Last Sentinel (Toom, 2023)

Those in a generous mood will probably call Last Sentinel a genre mashup, but I’m not altogether sure the film itself knows what it is going for. Part Waterworld, part Children of Men, part Waiting for Godot, the film has, I suppose a distant kinship with Stalker. It’s a melancholy, meditative work more interested in its situation’s ability to extract philosophical dialogue from its characters than its ability to force them into dramatically meaningful decisions.

In an opening voiceover, Cassidy (Kate Bosworth in the Cassandra role) tells us there is, figuratively and literally, no “uplift” in her world. She is part of a small team of paramilitaryishesque soldier-scientists occupying a shed on stilts in the middle of the ocean. They collect data for people who may or may not still be alive as part of a civilization that may be, probably is, already dead. (This is, after all, the “last” sentinel.) Add On The Beach as another point of comparison.

They are inheritors of a vague apocalypse. One side “fucked the climate” and the other side “fucked the seas” before both sides “fucked each other,” says one character in the sort of expository dialogue that makes you wonder why he would think the person he is speaking to didn’t know why they are where they are doing what they are doing. The “only way to help the world,” he continues “is to wipe out the humans.” The only difference between the team and their never shown enemies is that “they’re trying to kill us and we’re trying to kill them.” Clearly, this is a team we can all admire and root for.

Okay, so those are cynical takes, but cynical characters and even cynical movies can nevertheless make real points, particularly if those characters are antagonists or foils for principled characters we can identify with or hold out hope for. The problem with Last Sentinel isn’t that there are cynical characters or even that the movie appears to side with them. The problem is these emotions — pessimism, cynicism, despair — are not particularly dramatic nor interesting without something to push back against them.

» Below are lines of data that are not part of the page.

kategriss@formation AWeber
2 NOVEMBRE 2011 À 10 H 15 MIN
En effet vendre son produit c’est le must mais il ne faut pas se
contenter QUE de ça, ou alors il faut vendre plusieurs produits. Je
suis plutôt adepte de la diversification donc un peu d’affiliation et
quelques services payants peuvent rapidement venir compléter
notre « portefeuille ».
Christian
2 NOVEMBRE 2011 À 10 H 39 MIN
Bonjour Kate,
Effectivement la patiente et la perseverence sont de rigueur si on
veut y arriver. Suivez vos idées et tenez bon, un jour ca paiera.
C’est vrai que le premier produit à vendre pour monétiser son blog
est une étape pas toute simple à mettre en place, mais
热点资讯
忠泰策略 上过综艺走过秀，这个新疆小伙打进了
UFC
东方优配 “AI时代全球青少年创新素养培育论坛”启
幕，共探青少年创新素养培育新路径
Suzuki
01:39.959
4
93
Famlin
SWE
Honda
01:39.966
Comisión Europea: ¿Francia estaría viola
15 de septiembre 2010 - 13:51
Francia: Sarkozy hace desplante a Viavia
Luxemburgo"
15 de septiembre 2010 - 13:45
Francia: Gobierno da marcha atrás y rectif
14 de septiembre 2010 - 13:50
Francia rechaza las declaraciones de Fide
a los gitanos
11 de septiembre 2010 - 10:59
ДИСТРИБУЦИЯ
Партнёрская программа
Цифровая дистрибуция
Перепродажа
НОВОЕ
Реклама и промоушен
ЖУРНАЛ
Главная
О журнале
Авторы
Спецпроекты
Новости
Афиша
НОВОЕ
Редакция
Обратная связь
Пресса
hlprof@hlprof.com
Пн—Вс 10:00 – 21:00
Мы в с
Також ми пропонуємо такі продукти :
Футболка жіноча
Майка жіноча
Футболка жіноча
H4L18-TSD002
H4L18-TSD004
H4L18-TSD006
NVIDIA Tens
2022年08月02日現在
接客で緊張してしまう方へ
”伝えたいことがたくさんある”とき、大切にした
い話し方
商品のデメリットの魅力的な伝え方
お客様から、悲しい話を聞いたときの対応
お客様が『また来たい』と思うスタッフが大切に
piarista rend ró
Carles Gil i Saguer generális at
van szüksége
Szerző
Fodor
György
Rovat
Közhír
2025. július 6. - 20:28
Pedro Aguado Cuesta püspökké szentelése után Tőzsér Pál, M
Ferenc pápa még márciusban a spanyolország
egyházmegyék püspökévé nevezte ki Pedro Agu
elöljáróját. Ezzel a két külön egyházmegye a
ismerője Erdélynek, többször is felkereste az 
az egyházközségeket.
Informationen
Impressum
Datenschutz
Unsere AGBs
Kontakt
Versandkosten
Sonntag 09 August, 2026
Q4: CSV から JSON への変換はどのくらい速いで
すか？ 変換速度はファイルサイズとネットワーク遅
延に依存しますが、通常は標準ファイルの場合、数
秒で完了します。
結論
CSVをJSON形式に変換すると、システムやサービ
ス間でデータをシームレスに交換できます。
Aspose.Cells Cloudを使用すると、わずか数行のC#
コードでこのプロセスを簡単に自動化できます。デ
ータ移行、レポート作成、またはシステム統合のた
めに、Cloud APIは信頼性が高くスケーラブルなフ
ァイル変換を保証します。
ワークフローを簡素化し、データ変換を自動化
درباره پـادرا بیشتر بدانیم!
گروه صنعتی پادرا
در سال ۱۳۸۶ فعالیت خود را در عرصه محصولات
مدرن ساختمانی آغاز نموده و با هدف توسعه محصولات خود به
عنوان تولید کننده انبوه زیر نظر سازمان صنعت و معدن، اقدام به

Cassidy is presumably meant to be the heart and soul of the movie, but Bosworth struggles to find anything in the material she is given to make this character distinct from any of the others. Sex with one of her coworkers is implied, but she tells him flat-out that she doesn’t love him, presuming that’s what he is trying to get her to say. The absence of any character backstory at all makes the stakes hard to fathom. If there is nobody waiting for them on the other side of the ocean and no world to save, what does it matter if they do their job or not? Perhaps there could be a Darwinian theme here — that the will to live is animal rather than human, and that the survival instinct overpowers us even when reason says we have nothing to live for. But for that to emerge as a real theme, someone would have to decide to do something in response to the perceived pointlessness of everything other than merely lament it.

Decades ago, when I was an undergraduate, I wrote a paper about how novels, movies, and pop culture, processed anxieties around the atomic bomb. While watching Last Sentinel, I thought that perhaps there is a student somewhere doing the same for climate change right now. So while I don’t see the film making its way into any canon-making lists, I could see it referenced in a dissertation or two some day.